Study material:
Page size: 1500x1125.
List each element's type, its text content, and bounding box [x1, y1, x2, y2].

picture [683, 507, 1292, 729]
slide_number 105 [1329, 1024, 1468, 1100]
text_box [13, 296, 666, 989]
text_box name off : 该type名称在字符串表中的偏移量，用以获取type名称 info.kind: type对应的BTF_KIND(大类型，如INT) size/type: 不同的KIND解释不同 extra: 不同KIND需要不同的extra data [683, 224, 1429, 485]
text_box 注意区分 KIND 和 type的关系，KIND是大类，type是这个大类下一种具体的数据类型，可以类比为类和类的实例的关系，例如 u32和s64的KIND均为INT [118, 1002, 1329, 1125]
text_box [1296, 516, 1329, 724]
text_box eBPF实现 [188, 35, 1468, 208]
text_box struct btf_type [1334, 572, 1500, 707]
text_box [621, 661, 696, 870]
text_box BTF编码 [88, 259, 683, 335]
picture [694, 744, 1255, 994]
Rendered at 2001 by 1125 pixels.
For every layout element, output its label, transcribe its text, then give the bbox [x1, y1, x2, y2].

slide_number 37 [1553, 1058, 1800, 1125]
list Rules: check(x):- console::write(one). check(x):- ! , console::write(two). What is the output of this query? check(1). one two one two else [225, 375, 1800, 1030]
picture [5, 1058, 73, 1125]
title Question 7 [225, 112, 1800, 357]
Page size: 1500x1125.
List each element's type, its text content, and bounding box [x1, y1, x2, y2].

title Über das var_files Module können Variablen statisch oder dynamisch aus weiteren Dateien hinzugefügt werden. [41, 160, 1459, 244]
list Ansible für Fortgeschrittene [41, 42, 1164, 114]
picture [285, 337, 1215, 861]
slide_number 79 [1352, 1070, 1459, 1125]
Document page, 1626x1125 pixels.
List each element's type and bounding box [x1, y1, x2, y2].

Task:
Copy the entries word for word. Start at the first line and end with the line containing "Rendered at 2001 by 1125 pixels.".

Exercise response:
Page size: 1500x1125.
List each element's type, its text content, and bounding box [x1, y1, x2, y2].

picture [683, 507, 1292, 729]
slide_number 105 [1329, 1024, 1468, 1100]
text_box [13, 296, 666, 989]
text_box name off : 该type名称在字符串表中的偏移量，用以获取type名称 info.kind: type对应的BTF_KIND(大类型，如INT) size/type: 不同的KIND解释不同 extra: 不同KIND需要不同的extra data [683, 224, 1429, 485]
text_box 注意区分 KIND 和 type的关系，KIND是大类，type是这个大类下一种具体的数据类型，可以类比为类和类的实例的关系，例如 u32和s64的KIND均为INT [118, 1002, 1329, 1125]
text_box [1296, 516, 1329, 724]
text_box eBPF实现 [188, 35, 1468, 208]
text_box struct btf_type [1334, 572, 1500, 707]
text_box [621, 661, 696, 870]
text_box BTF编码 [88, 259, 683, 335]
picture [694, 744, 1255, 994]
Rendered at 2001 by 1125 pixels.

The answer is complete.